Segment Open

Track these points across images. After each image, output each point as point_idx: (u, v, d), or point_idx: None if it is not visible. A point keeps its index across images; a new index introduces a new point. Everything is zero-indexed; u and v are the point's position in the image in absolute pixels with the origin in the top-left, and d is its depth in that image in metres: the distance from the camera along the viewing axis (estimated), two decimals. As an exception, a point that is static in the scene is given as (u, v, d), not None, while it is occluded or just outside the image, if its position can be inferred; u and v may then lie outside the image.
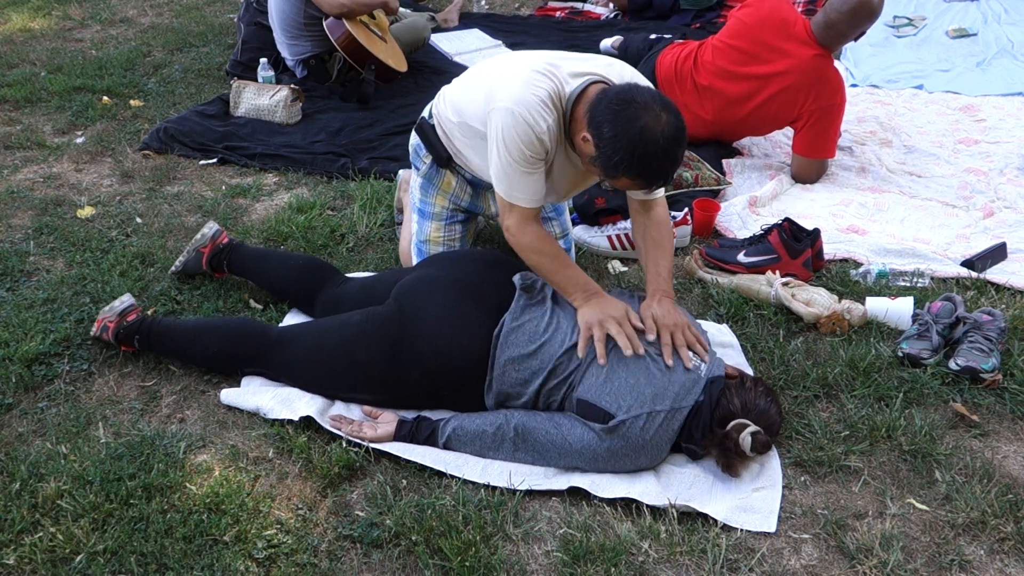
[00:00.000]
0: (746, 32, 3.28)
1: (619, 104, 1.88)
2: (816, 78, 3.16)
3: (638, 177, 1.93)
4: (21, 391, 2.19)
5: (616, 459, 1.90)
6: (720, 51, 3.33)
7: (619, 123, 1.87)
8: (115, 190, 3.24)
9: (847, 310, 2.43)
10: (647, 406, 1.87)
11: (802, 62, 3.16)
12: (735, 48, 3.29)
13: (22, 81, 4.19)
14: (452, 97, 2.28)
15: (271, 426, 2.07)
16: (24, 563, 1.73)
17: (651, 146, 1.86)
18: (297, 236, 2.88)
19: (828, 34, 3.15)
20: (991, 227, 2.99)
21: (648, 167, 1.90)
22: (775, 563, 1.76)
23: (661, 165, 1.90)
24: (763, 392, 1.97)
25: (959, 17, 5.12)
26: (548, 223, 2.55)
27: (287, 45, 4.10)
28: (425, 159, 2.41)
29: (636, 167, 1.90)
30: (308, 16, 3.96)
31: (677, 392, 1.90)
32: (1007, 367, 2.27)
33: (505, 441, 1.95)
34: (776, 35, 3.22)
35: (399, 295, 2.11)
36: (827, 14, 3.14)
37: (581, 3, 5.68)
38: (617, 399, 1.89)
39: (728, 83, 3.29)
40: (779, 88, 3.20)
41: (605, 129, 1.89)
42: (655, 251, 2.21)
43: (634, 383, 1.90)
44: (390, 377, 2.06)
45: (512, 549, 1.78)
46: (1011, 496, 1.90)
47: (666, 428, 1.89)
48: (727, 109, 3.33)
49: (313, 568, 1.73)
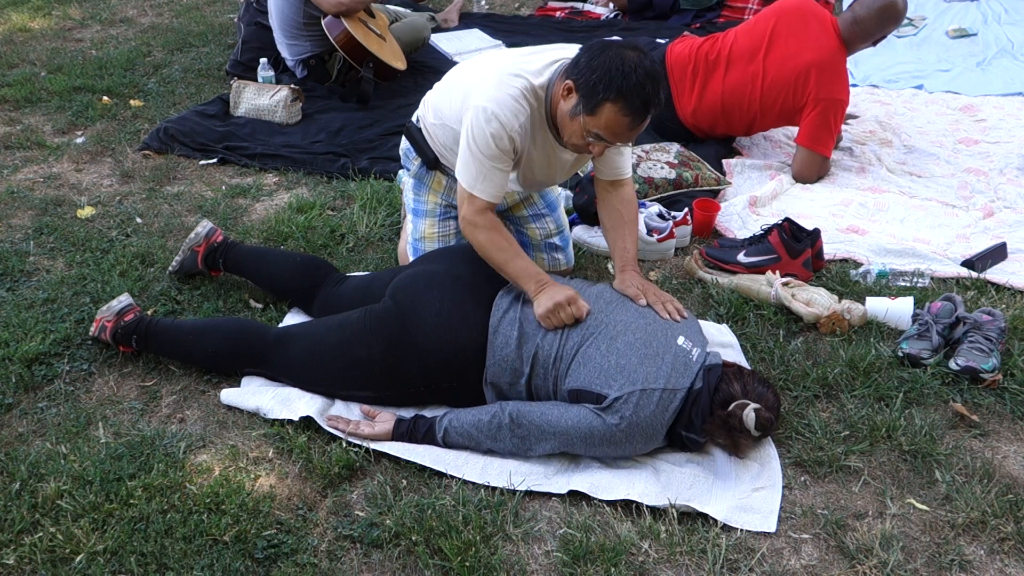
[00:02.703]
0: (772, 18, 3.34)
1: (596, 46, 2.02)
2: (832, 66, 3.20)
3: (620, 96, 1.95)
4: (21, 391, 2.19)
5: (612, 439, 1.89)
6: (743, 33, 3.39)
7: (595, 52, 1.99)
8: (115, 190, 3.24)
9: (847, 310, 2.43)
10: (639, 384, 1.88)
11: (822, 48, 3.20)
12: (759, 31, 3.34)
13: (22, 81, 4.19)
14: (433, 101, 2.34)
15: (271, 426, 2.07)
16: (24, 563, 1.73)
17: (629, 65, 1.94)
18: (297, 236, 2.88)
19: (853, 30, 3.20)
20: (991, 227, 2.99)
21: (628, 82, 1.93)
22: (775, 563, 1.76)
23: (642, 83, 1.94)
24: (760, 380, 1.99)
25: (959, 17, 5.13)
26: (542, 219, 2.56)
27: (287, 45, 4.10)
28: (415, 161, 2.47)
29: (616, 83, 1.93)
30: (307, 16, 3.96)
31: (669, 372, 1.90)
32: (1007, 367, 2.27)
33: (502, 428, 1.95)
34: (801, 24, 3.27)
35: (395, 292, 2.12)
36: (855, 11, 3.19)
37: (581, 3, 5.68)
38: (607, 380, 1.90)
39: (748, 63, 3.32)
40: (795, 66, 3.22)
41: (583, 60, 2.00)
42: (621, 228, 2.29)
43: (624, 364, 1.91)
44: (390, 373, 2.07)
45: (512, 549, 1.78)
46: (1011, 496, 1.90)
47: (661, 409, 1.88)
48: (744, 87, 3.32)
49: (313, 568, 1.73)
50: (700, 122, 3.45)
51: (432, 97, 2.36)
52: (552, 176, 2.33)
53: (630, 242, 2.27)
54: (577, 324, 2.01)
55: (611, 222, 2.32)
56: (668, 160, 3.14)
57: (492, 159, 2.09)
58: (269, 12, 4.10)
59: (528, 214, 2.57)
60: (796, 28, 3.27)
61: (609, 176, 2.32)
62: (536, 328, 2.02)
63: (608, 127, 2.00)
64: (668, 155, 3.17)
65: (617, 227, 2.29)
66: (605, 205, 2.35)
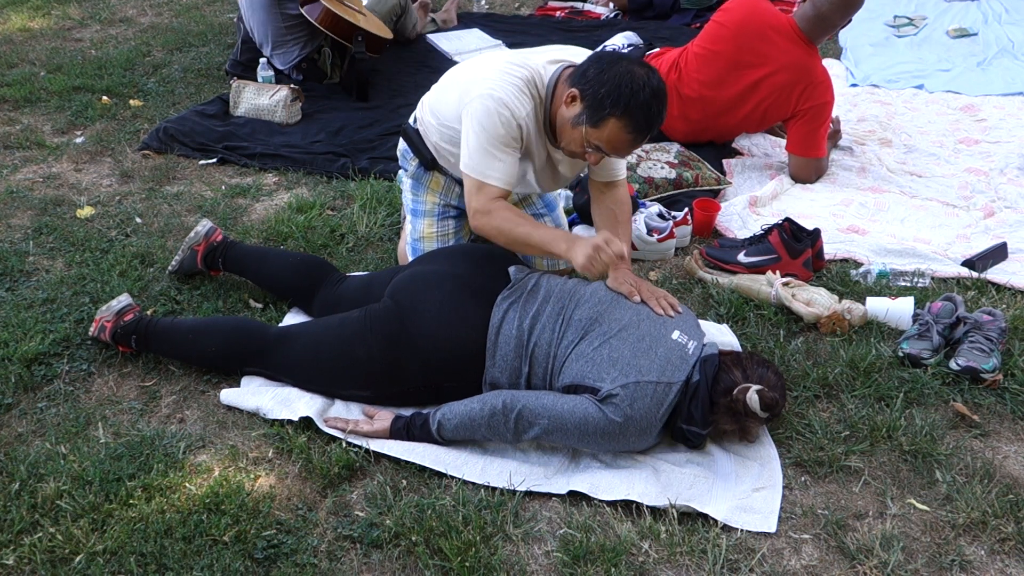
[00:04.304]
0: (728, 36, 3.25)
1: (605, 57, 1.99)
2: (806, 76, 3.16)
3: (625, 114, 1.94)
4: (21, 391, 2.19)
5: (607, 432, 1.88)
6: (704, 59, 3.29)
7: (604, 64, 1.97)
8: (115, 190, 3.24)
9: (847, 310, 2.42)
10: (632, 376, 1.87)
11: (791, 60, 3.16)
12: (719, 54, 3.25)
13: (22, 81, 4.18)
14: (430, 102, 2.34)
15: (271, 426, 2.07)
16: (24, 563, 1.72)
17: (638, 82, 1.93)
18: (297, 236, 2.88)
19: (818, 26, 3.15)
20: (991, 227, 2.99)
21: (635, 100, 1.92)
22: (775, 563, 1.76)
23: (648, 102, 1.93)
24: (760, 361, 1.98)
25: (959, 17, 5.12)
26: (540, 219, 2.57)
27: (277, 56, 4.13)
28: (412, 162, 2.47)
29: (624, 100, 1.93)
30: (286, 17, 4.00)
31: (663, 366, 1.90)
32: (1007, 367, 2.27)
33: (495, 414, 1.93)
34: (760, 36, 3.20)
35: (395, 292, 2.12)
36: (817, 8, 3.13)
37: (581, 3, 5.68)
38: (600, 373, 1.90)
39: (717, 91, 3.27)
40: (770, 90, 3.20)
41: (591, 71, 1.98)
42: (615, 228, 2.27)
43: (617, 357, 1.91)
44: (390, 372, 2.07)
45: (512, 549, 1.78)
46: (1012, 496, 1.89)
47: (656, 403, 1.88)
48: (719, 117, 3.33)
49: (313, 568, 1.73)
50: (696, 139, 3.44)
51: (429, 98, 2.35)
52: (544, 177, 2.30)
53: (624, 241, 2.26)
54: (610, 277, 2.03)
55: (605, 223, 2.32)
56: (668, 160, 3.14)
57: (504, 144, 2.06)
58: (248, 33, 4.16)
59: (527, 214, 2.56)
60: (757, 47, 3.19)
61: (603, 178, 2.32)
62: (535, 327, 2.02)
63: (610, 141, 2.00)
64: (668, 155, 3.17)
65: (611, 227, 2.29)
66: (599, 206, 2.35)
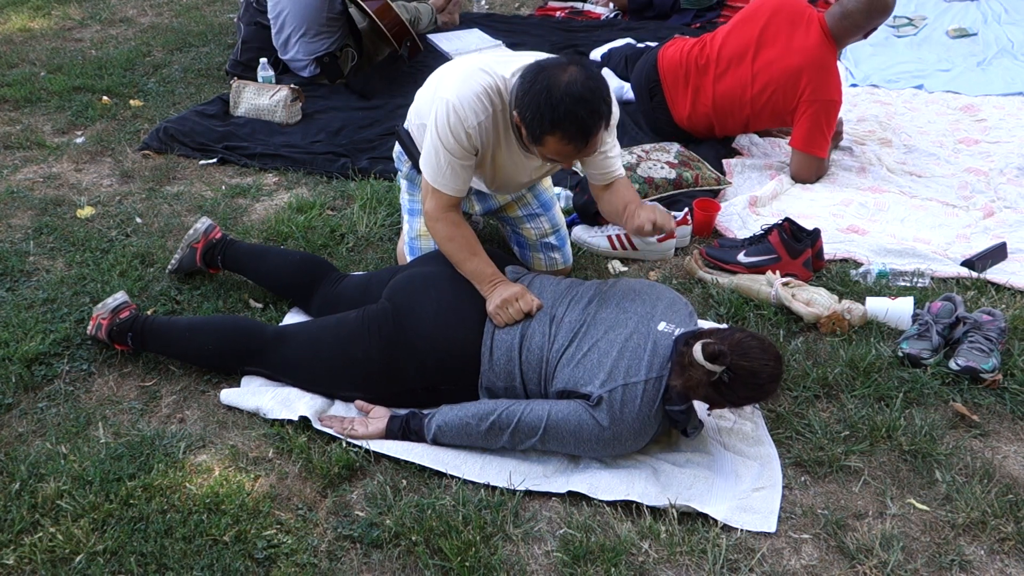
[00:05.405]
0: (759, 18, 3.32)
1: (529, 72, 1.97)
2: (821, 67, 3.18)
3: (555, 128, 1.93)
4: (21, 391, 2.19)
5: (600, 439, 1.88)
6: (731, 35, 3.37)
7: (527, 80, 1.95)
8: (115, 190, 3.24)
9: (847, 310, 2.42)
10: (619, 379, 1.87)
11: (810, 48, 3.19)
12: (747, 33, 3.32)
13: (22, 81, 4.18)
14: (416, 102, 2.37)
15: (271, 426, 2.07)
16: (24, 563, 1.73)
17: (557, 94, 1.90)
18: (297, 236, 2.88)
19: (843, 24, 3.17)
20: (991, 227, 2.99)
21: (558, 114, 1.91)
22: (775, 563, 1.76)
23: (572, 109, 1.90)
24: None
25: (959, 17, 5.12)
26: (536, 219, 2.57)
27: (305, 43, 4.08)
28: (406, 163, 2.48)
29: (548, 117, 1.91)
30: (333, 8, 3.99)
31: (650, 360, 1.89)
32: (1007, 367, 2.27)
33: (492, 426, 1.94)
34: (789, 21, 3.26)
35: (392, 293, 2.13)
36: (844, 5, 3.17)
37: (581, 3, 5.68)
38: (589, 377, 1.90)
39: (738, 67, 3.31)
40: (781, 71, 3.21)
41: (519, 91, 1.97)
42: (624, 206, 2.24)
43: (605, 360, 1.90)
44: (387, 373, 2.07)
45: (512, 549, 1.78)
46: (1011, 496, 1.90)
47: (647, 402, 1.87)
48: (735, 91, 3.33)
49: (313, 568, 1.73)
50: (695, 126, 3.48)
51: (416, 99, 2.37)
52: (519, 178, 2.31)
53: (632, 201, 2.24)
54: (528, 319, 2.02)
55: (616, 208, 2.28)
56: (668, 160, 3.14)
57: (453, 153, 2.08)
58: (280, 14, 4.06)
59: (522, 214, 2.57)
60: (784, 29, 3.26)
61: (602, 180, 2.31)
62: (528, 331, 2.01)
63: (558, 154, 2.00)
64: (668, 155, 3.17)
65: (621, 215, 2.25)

Segment Closed

WHAT TO DO
From the entries above, restate word for word the lines from the line containing "53: (630, 242, 2.27)" to the line containing "66: (605, 205, 2.35)", both ends included, and nothing more.

ANSWER TO THE EXERCISE
53: (630, 242, 2.27)
54: (577, 324, 2.01)
55: (611, 222, 2.32)
56: (668, 160, 3.14)
57: (492, 159, 2.09)
58: (269, 12, 4.10)
59: (528, 214, 2.57)
60: (796, 28, 3.27)
61: (609, 176, 2.32)
62: (536, 328, 2.02)
63: (608, 127, 2.00)
64: (668, 155, 3.17)
65: (617, 227, 2.29)
66: (605, 205, 2.35)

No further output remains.